Gib den Bericht über die Europäische Jugendwoche vollständig und ohne jede Änderung wieder.

■ Seitenauszug ■
================================

18.11.2008

Auf den Spuren der Europäischen Jugendwoche

Ein Streifzug durch Hessen, Sachsen und Berlin

Dass Politik so lebendig sein kann, hätte sie nicht gedacht. „Die haben uns ja wirklich zugehört“, sagt Valmire Vokshi. Die 16-jährige Realschülerin kosovarischer Abstammung ist begeistert. Die Verfechterin einer stärkeren Gleichstellung von Mann und Frau wartet im Foyer des Heppenheimer Haus am Maiberg, will sich nach stundenlanger intensiver Diskussion unbedingt noch einmal bedanken. Frank Mentrup und Thomas Mann stehen um sie herum. Hier, mitten in der hessischen Provinz. Der eine ist Landtagsabgeordneter der SPD in Baden-Württemberg, der andere Europa-Parlamentarier der CDU für Hessen. Für die 19 Jugendlichen aus der Metropolregion Rhein-Neckar hatten die beiden Politiker an diesem Abend vor allem eine Botschaft parat: „Beteiligung lohnt sich. Ihr müsst Euch nur selbst fragen: Wollt Ihr dabei sein oder nicht?“

Beteiligung mit Leidenschaft

Thomas Schneider will in jedem Fall selbst mitmischen. „Wir brauchen von der Politik aber mehr Raum für Meinungsäußerung“, kritisiert der 18-Jährige und sieht noch viel Förderbedarf: „Den meisten an unserer Schule fehlt schlicht das Bewusstsein, dass auch ihre Ideen für die Gesellschaft wichtig sein könnten.“ Larissa Müller (16) fordert mehr Engagement für schüchterne Schüler. „Auch die haben gute Gedanken. Die kann man nicht einfach hinten rüber fallen lassen.“

Mentrup und Mann sehen das ein. Allheilmittel für politisch Unzufriedene verkünden sie nicht, wohl aber, dass Beteiligung mit Leidenschaft durchaus Spaß macht. Eine Atmosphäre von „Alles-ist-möglich“ liegt in der Luft, wenn der EU-Parlamentarier und Sozialpolitiker Mann davon erzählt, wie er mit seinen polnischen Kollegen den Apfelwein in Hessen gerettet hat. Sein Bildungskonzept: durchaus sympathieverdächtig. „Ich bin für einen Unterricht, der kreative Pausen ermöglicht. Lehrpläne sollten nicht einfach nur voll gestopft werden.“

Kein abstraktes Wissen vermitteln

Mentrup spricht mehr über Werte und Normen. Der bildungspolitische Sprecher der SPD-Landtagsfraktion sieht die EU in der Pflicht: „Uns fehlt es an Vorbildern. Von der europäischen Politik erwarte ich mehr Orientierung an gesellschaftlichen Fragestellungen.“ Die 15- bis 19-jährigen Schüler sehen das genauso. Auch wenn die meisten von ihnen Gymnasiasten sind und zudem noch zu der engagierten Schüler-Spezies zählen – von einer Europäischen Jugendpolitik haben sie noch nie gehört.

================================

■ Gespeicherte Zeilen ■

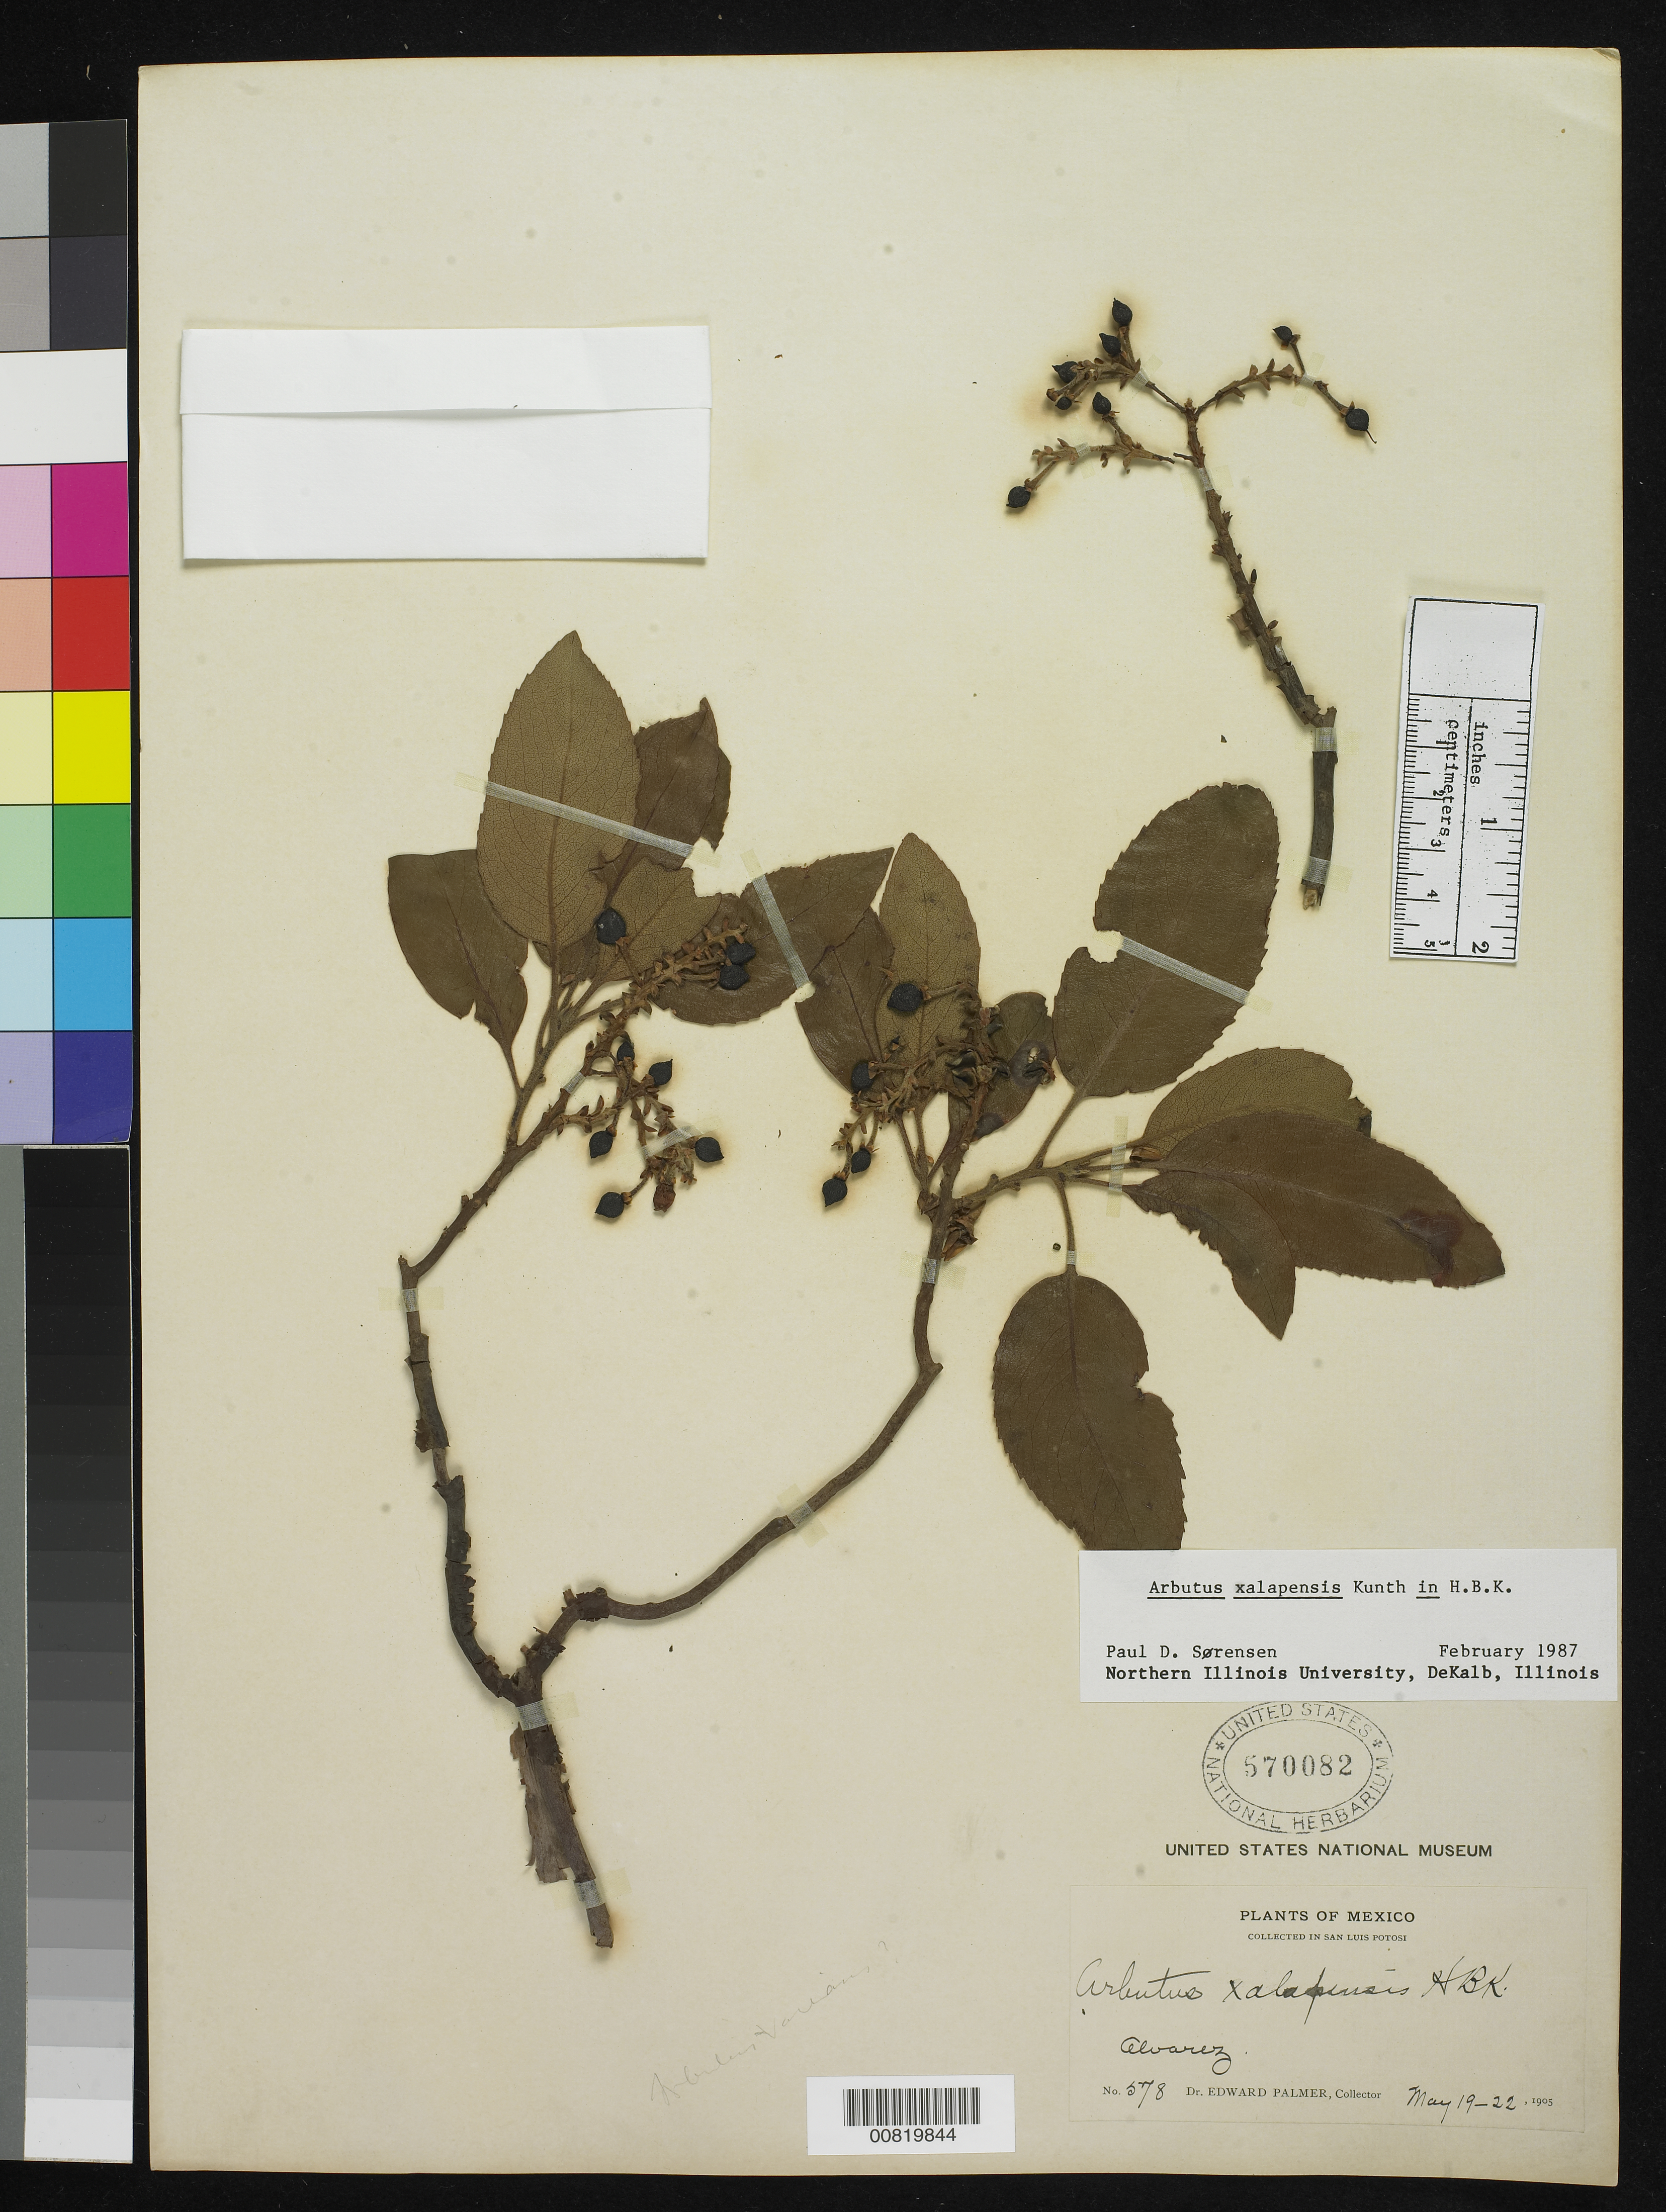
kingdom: Plantae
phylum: Tracheophyta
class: Magnoliopsida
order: Ericales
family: Ericaceae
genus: Arbutus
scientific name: Arbutus xalapensis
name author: Kunth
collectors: E. Palmer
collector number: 578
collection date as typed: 19 May 1905 to 22 May 1905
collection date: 1905-05-19/1905-05-22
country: Mexico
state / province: San Luis Potosí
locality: Alvarez, San Luis Potosí.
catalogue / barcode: US 570082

================================

■ Antwort ■
18.11.2008

Auf den Spuren der Europäischen Jugendwoche

Ein Streifzug durch Hessen, Sachsen und Berlin

Dass Politik so lebendig sein kann, hätte sie nicht gedacht. „Die haben uns ja wirklich zugehört“, sagt Valmire Vokshi. Die 16-jährige Realschülerin kosovarischer Abstammung ist begeistert. Die Verfechterin einer stärkeren Gleichstellung von Mann und Frau wartet im Foyer des Heppenheimer Haus am Maiberg, will sich nach stundenlanger intensiver Diskussion unbedingt noch einmal bedanken. Frank Mentrup und Thomas Mann stehen um sie herum. Hier, mitten in der hessischen Provinz. Der eine ist Landtagsabgeordneter der SPD in Baden-Württemberg, der andere Europa-Parlamentarier der CDU für Hessen. Für die 19 Jugendlichen aus der Metropolregion Rhein-Neckar hatten die beiden Politiker an diesem Abend vor allem eine Botschaft parat: „Beteiligung lohnt sich. Ihr müsst Euch nur selbst fragen: Wollt Ihr dabei sein oder nicht?“

Beteiligung mit Leidenschaft

Thomas Schneider will in jedem Fall selbst mitmischen. „Wir brauchen von der Politik aber mehr Raum für Meinungsäußerung“, kritisiert der 18-Jährige und sieht noch viel Förderbedarf: „Den meisten an unserer Schule fehlt schlicht das Bewusstsein, dass auch ihre Ideen für die Gesellschaft wichtig sein könnten.“ Larissa Müller (16) fordert mehr Engagement für schüchterne Schüler. „Auch die haben gute Gedanken. Die kann man nicht einfach hinten rüber fallen lassen.“

Mentrup und Mann sehen das ein. Allheilmittel für politisch Unzufriedene verkünden sie nicht, wohl aber, dass Beteiligung mit Leidenschaft durchaus Spaß macht. Eine Atmosphäre von „Alles-ist-möglich“ liegt in der Luft, wenn der EU-Parlamentarier und Sozialpolitiker Mann davon erzählt, wie er mit seinen polnischen Kollegen den Apfelwein in Hessen gerettet hat. Sein Bildungskonzept: durchaus sympathieverdächtig. „Ich bin für einen Unterricht, der kreative Pausen ermöglicht. Lehrpläne sollten nicht einfach nur voll gestopft werden.“

Kein abstraktes Wissen vermitteln

Mentrup spricht mehr über Werte und Normen. Der bildungspolitische Sprecher der SPD-Landtagsfraktion sieht die EU in der Pflicht: „Uns fehlt es an Vorbildern. Von der europäischen Politik erwarte ich mehr Orientierung an gesellschaftlichen Fragestellungen.“ Die 15- bis 19-jährigen Schüler sehen das genauso. Auch wenn die meisten von ihnen Gymnasiasten sind und zudem noch zu der engagierten Schüler-Spezies zählen – von einer Europäischen Jugendpolitik haben sie noch nie gehört.